経済産業省がまとめた「令和3年度大学発ベンチャー実態等調査」の結果によると、2021年10月時点での大学発ベンチャー数は3306社で、2020年度で確認された2905社から401社増加し、過去最多を記録したことがわかった。
大学発ベンチャーは、大学等における革新的な研究成果をもとに、経済社会にイノベーションをもたらす担い手として期待されている。
この調査は、大学発ベンチャーの設立状況を定点観測するとともに、事業環境やニーズ等を調査し、その成長に寄与する要因等を分析することで、今後の政策展開に活用するために実施しているもの。
大学別の大学発ベンチャー企業数は、多い順に東京大学が329社、京都大学が242社、大阪大学が180社、筑波大学が178社、慶應義塾大学が175社、東北大学が157社、東京理科大学が126社、九州大学が120社、名古屋大学が116社、東京工業大学が108社となり、引き続き東京大学が最も多いものの、京都大学、筑波大学、慶應義塾大学等他大学の伸びも目立ち、多くの大学がベンチャー創出に力を入れていることがうかがえる結果となった。
大学発ベンチャーにおける新型コロナウイルスの影響について昨年との比較を聞いたところ、「変化なし」との回答が最も多いものの、プラス面よりマイナス面の影響が大きいのは「施設利用・他者連携」(30%)、「事業計画」(28%)、「投資」(23%)との回答があった。
大学ベンチャー企業の従業員に占める博士人材の比率は、特に研究成果ベンチャー(23%(同分野18%、異分野5%))や技術移転ベンチャー(46%(同分野41%、異分野5%))において、一般企業の研究職(4%)に比べて高く、大学発ベンチャーでは博士人材が積極的に活用されていることがうかがえる結果となった。

[データソースから得た記録]
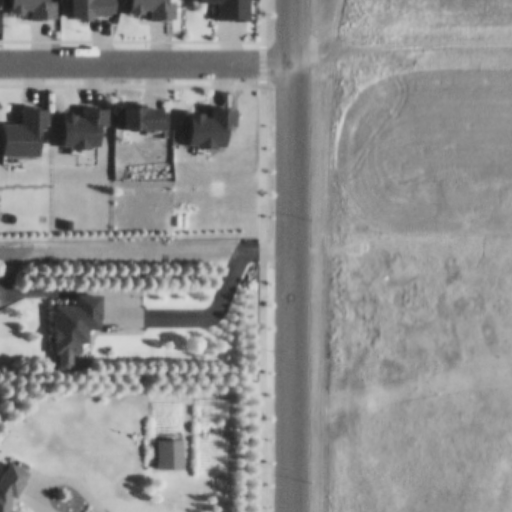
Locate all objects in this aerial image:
road: (399, 34)
road: (144, 58)
road: (289, 256)
road: (221, 286)
building: (77, 312)
road: (78, 477)
building: (9, 484)
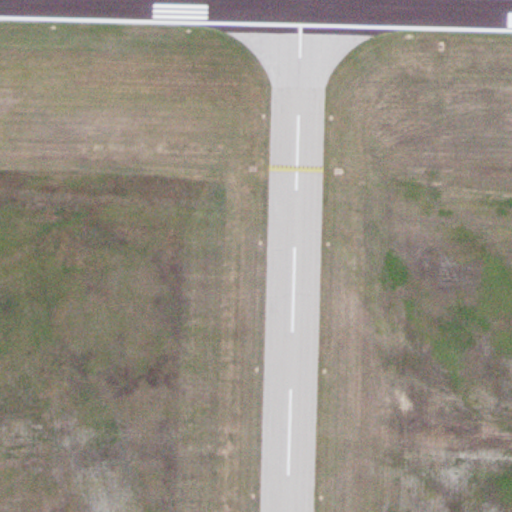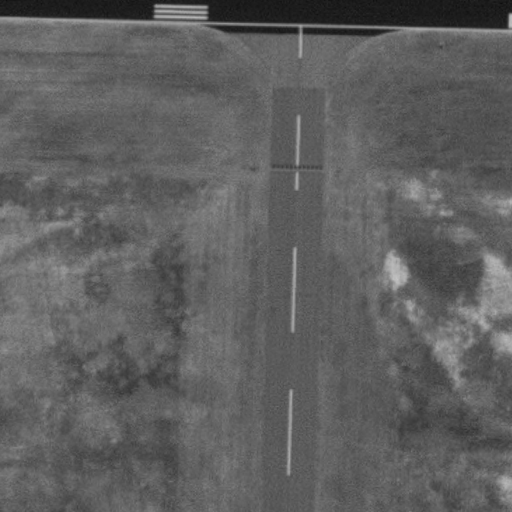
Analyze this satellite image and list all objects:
airport: (256, 256)
airport runway: (289, 256)
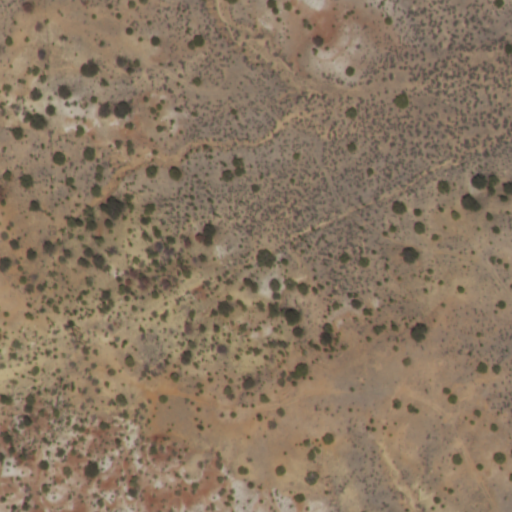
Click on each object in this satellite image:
power tower: (83, 339)
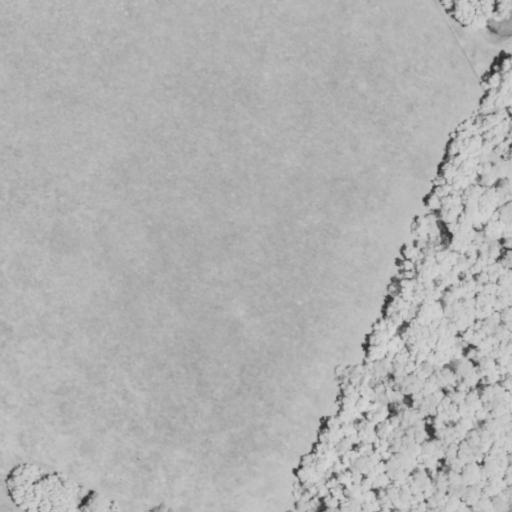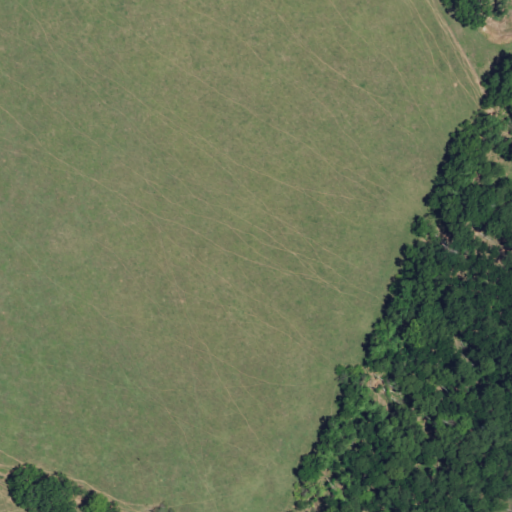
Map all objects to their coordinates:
road: (494, 8)
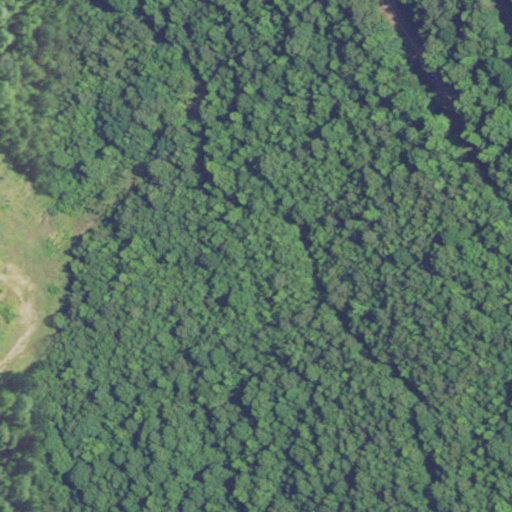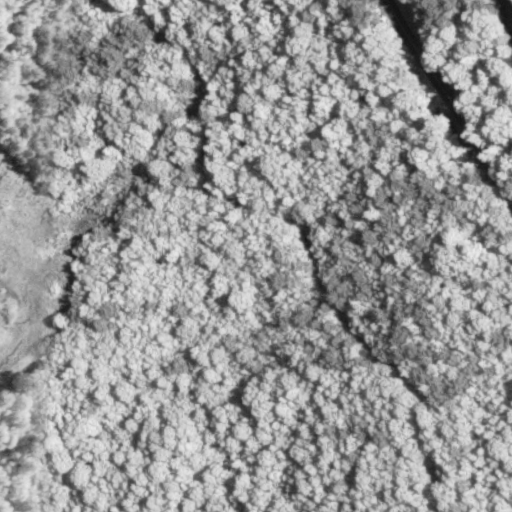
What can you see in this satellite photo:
road: (447, 98)
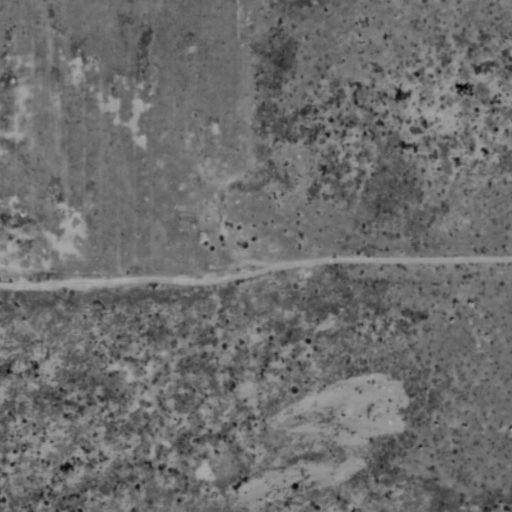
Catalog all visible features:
road: (256, 274)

- **課題概要**: 提示テキストから、「大学ベンチャー企業の従業員に」を含む箇所を起点に「されていることがうかがえる結果となった。」までの範囲を、一字も変えずに引用してください。

- **最終回答**:
大学ベンチャー企業の従業員に占める博士人材の比率は、特に研究成果ベンチャー(23%(同分野18%、異分野5%))や技術移転ベンチャー(46%(同分野41%、異分野5%))において、一般企業の研究職(4%)に比べて高く、大学発ベンチャーでは博士人材が積極的に活用されていることがうかがえる結果となった。